TASK STATEMENT:
Your task is to copy every line of the entries that holds the word "nail".
=== SOURCE RECORDS ===
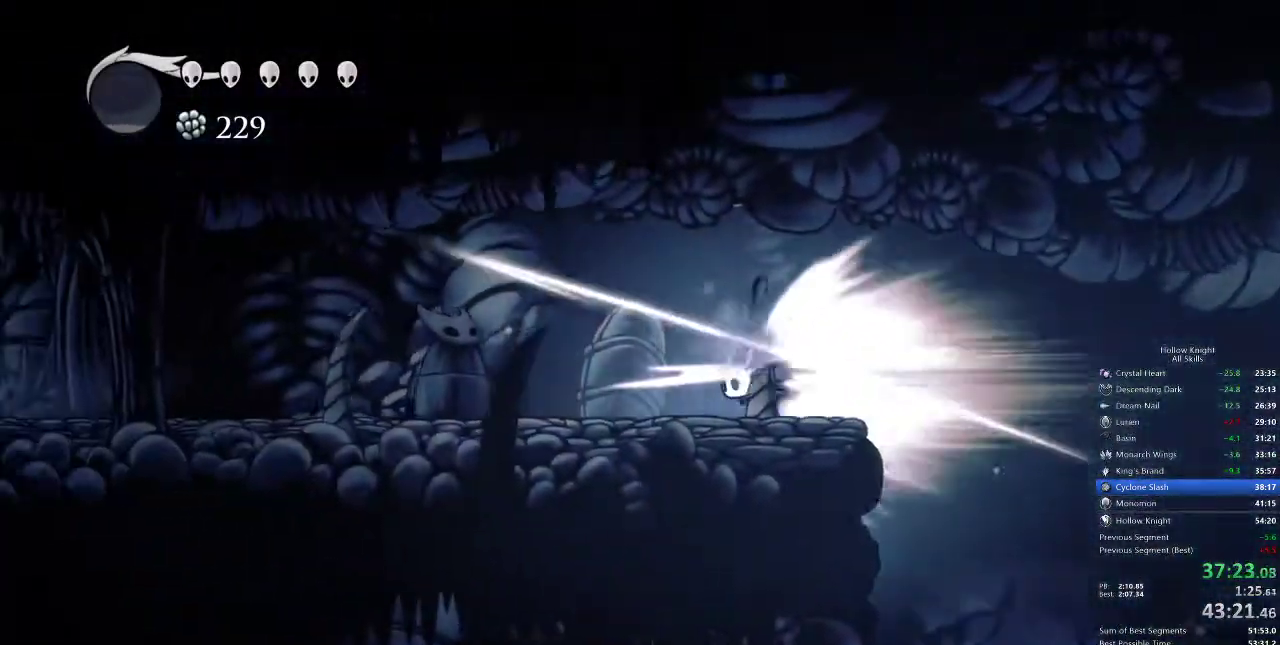
{"keys": ["left"], "events": []}
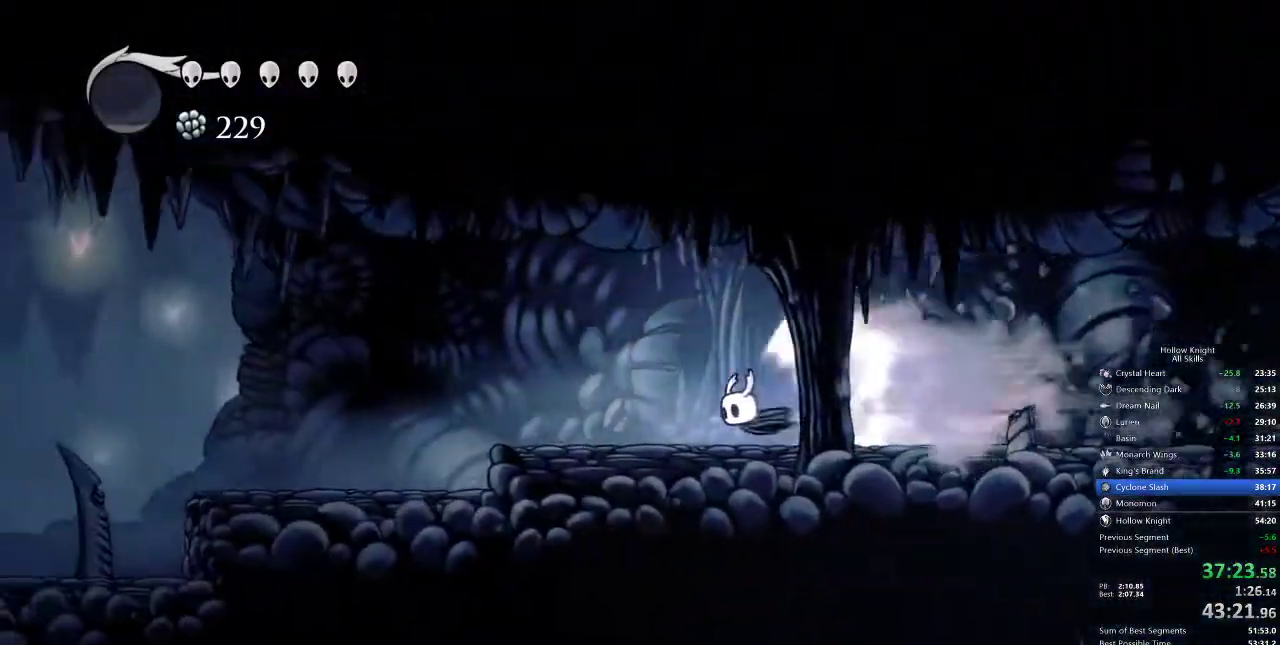
{"keys": ["left"], "events": []}
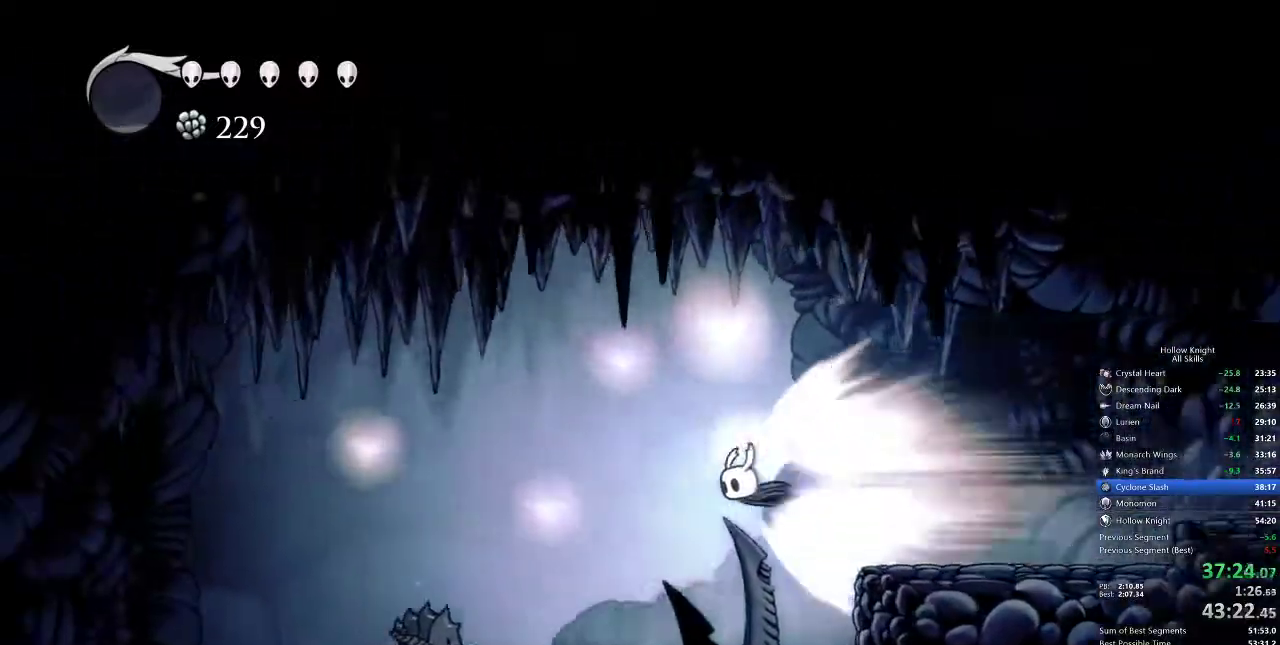
{"keys": [], "events": [[167, "cdash", "down"], [267, "cdash", "up"], [450, "left", "up"]]}
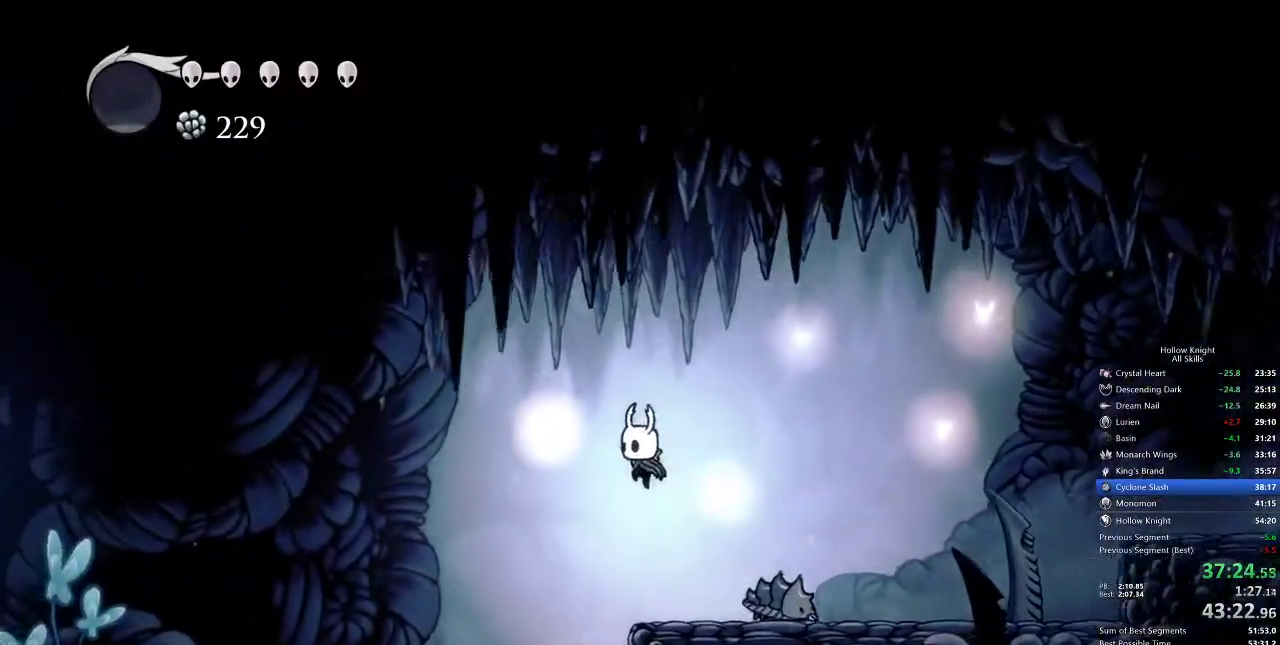
{"keys": [], "events": [[317, "left", "down"], [350, "left", "up"]]}
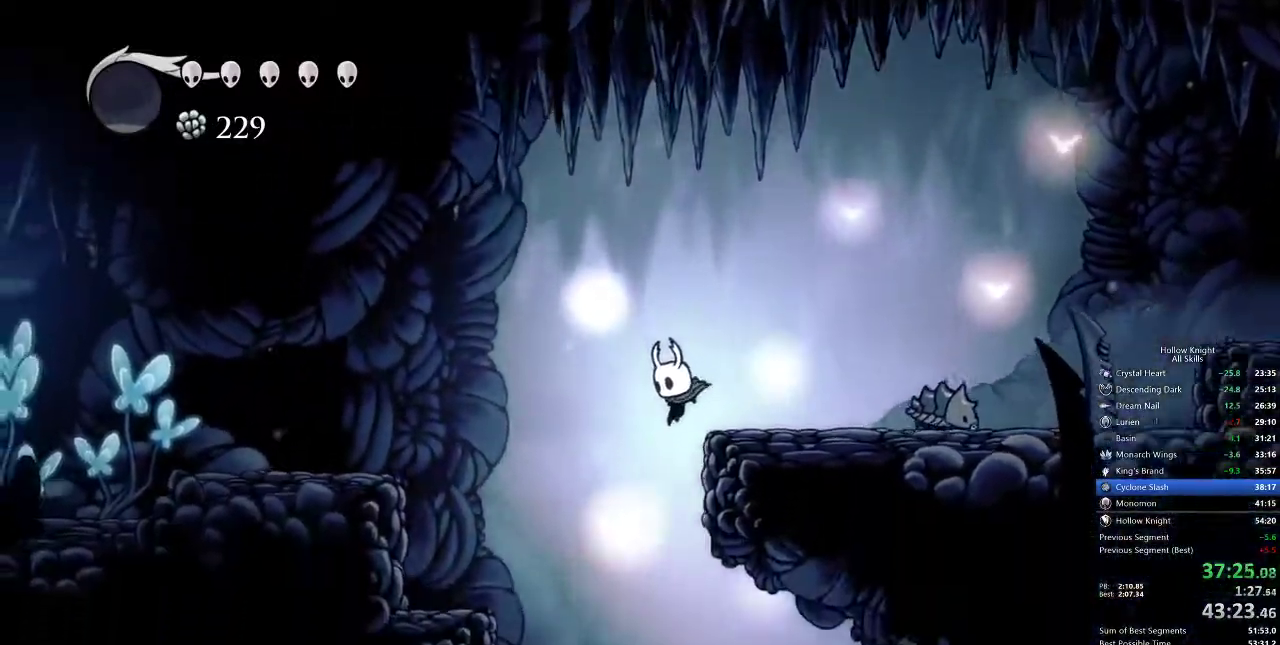
{"keys": ["right"], "events": [[250, "right", "down"], [317, "dash", "down"], [467, "dash", "up"]]}
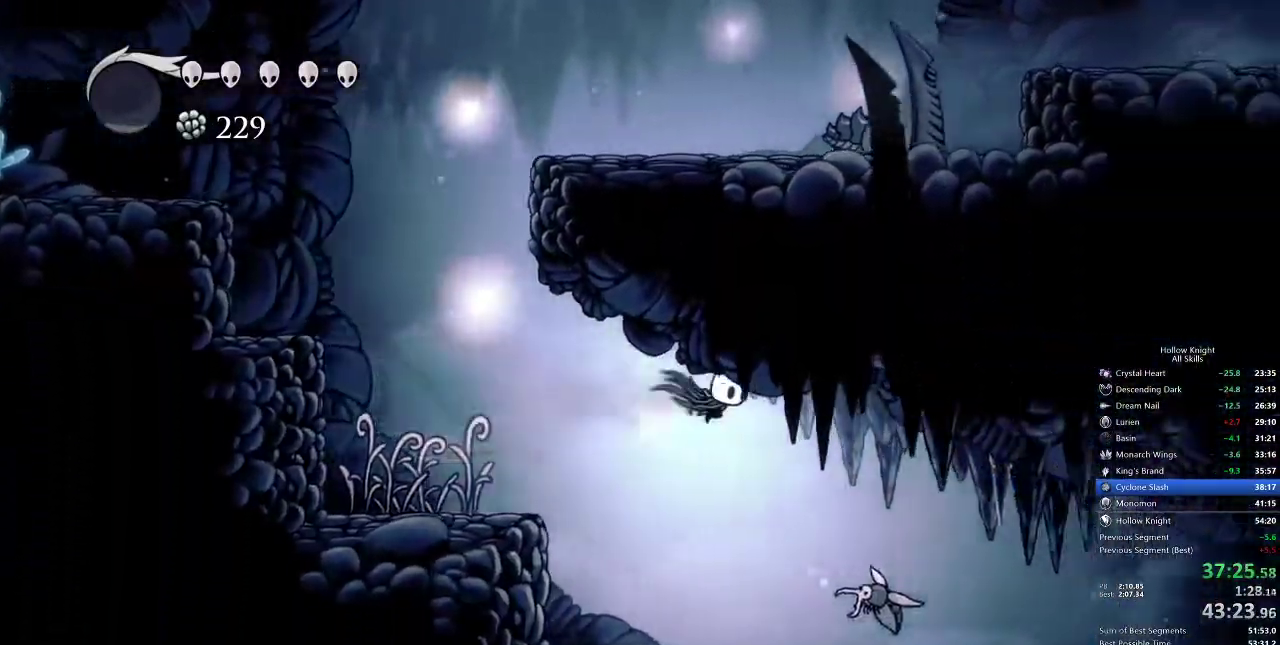
{"keys": ["dash", "nail", "right"], "events": [[300, "down", "down"], [400, "nail", "down"], [450, "down", "up"], [500, "dash", "down"]]}
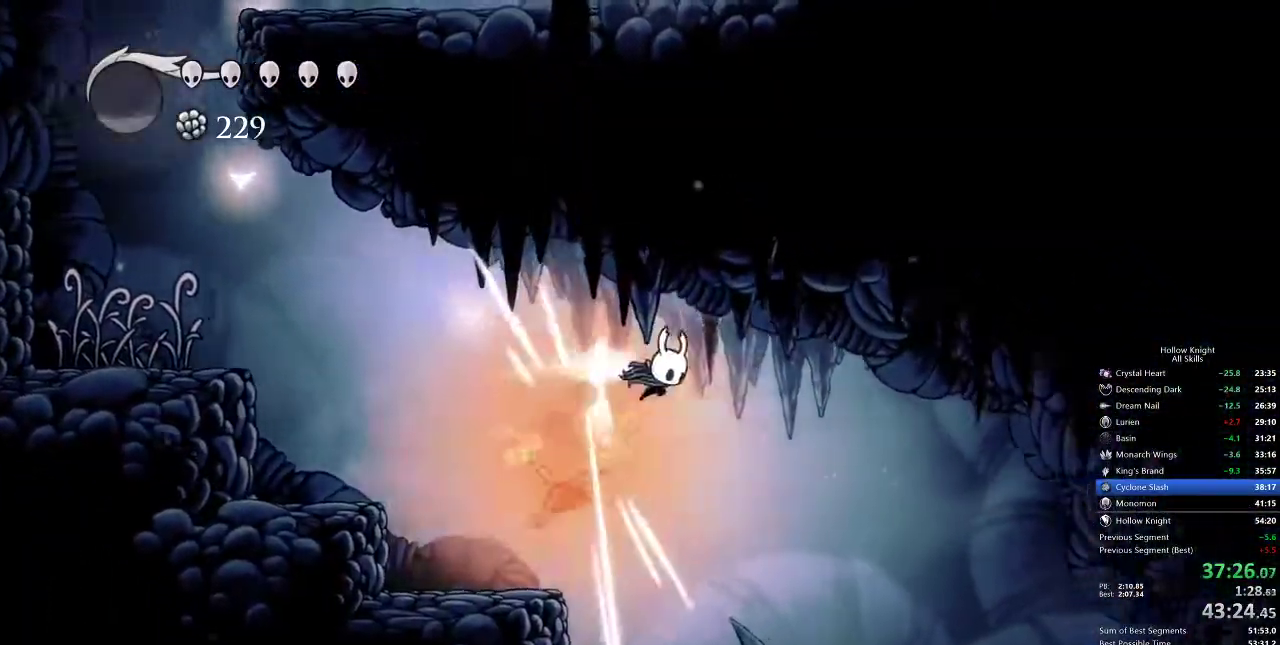
{"keys": ["right"], "events": [[50, "nail", "up"], [83, "dash", "up"]]}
===
OUTPUT FOR THIS EXERCISE:
{"keys": ["dash", "nail", "right"], "events": [[300, "down", "down"], [400, "nail", "down"], [450, "down", "up"], [500, "dash", "down"]]}
{"keys": ["right"], "events": [[50, "nail", "up"], [83, "dash", "up"]]}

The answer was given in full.